→ Your goal: Leave every picture out, and write out the remaining entries exactly.
.....
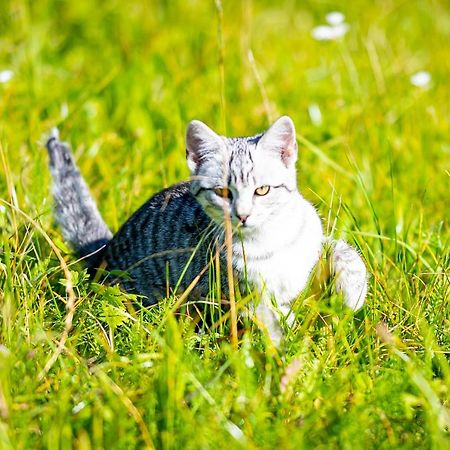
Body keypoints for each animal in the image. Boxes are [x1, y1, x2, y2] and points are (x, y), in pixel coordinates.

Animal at [47, 116, 368, 344]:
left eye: (262, 190)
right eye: (223, 192)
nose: (243, 215)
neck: (269, 240)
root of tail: (105, 250)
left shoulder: (311, 236)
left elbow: (345, 252)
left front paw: (353, 293)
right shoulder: (239, 291)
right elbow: (270, 316)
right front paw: (290, 335)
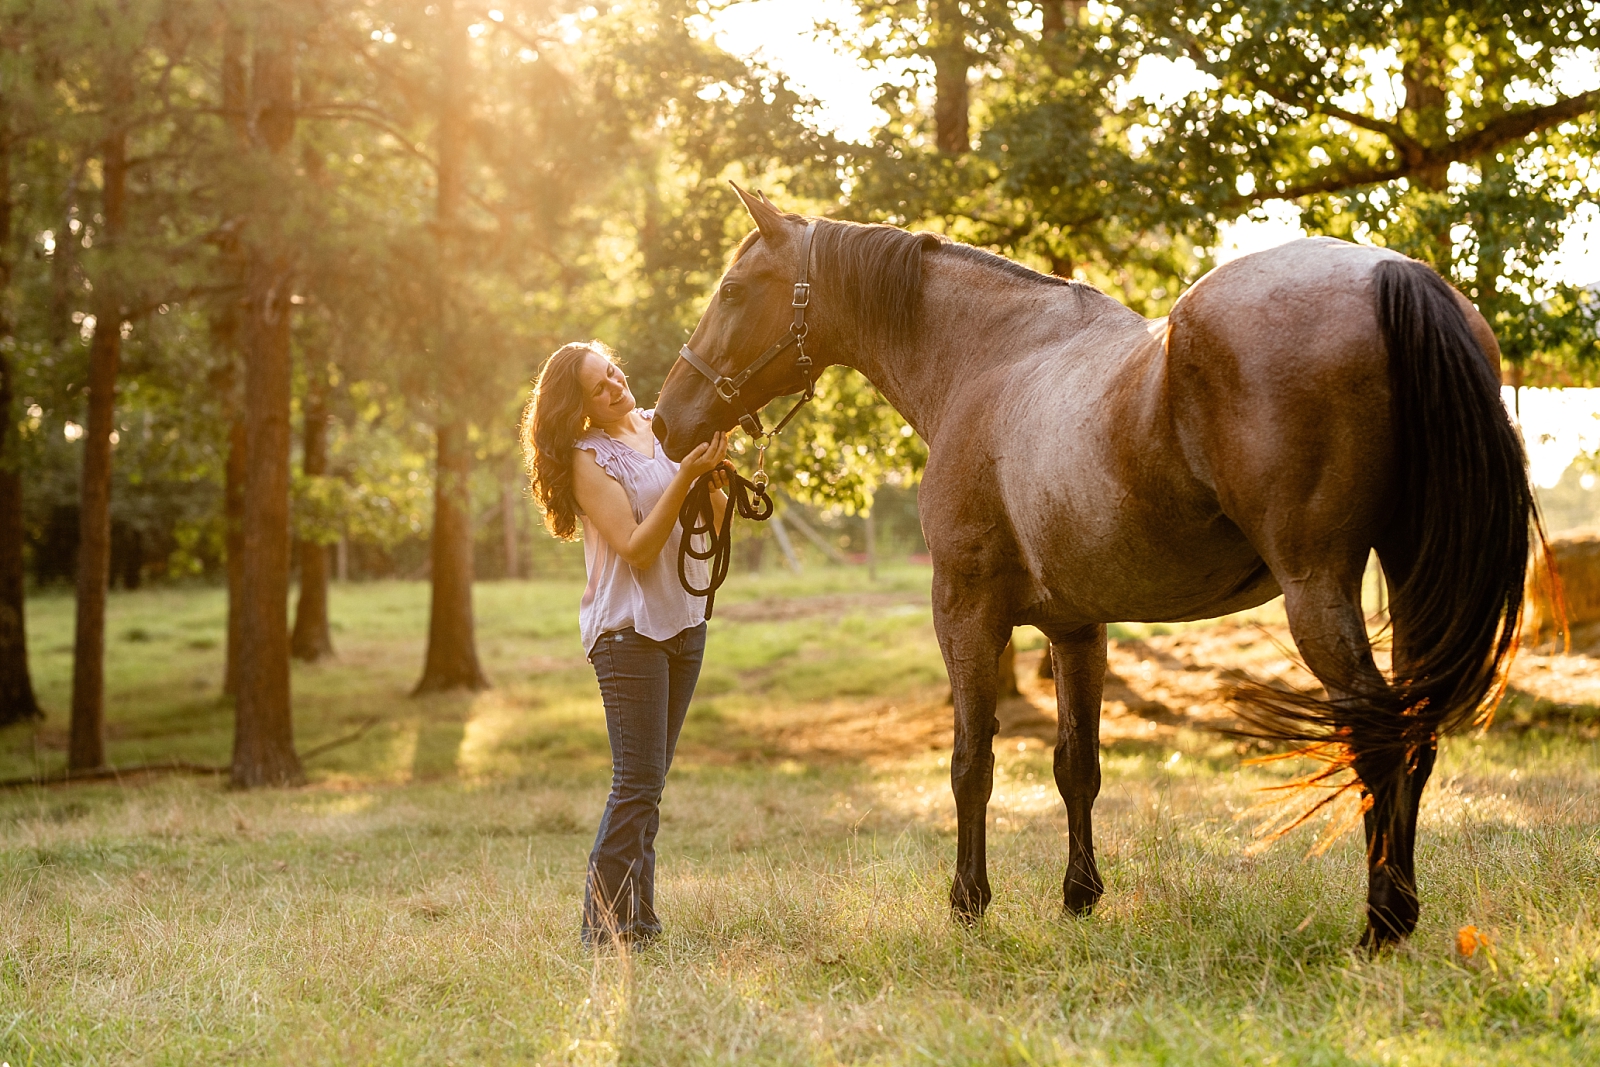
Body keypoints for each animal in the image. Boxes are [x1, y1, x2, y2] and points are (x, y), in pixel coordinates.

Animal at [649, 185, 1536, 953]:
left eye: (733, 289)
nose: (667, 420)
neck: (992, 360)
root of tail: (1393, 273)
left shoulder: (964, 611)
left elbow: (972, 762)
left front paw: (968, 903)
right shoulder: (1078, 628)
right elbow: (1077, 765)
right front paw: (1080, 896)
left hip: (1317, 588)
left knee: (1379, 735)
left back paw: (1381, 926)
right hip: (1410, 577)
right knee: (1414, 732)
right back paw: (1399, 912)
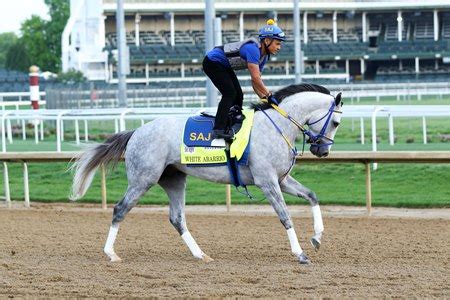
.....
→ Exercise output:
Body keypoints for each animal in the image. Boxes are [x1, y1, x2, y2] and points are (x, y), in pixel coordinates.

Animal at [47, 116, 368, 344]:
left eye: (262, 190)
right eye: (223, 192)
nose: (243, 215)
neck: (269, 240)
root of tail: (105, 250)
left shoulder: (311, 236)
left elbow: (345, 252)
left front paw: (353, 293)
right shoulder: (239, 291)
right elbow: (270, 316)
right front paw: (290, 335)
Body keypoints for each animal in the image. Boxes are [x1, y1, x2, y2] and points are (x, y), in pixel coordinates.

Animal at [649, 185, 1536, 953]:
left eye: (733, 289)
nose: (667, 420)
neck: (992, 360)
root of tail: (1393, 273)
left shoulder: (964, 611)
left elbow: (972, 762)
left front paw: (968, 903)
right shoulder: (1078, 628)
right elbow: (1077, 765)
right front paw: (1080, 896)
left hip: (1317, 588)
left knee: (1379, 735)
left back paw: (1381, 926)
right hip: (1410, 577)
right knee: (1414, 732)
right back paw: (1399, 912)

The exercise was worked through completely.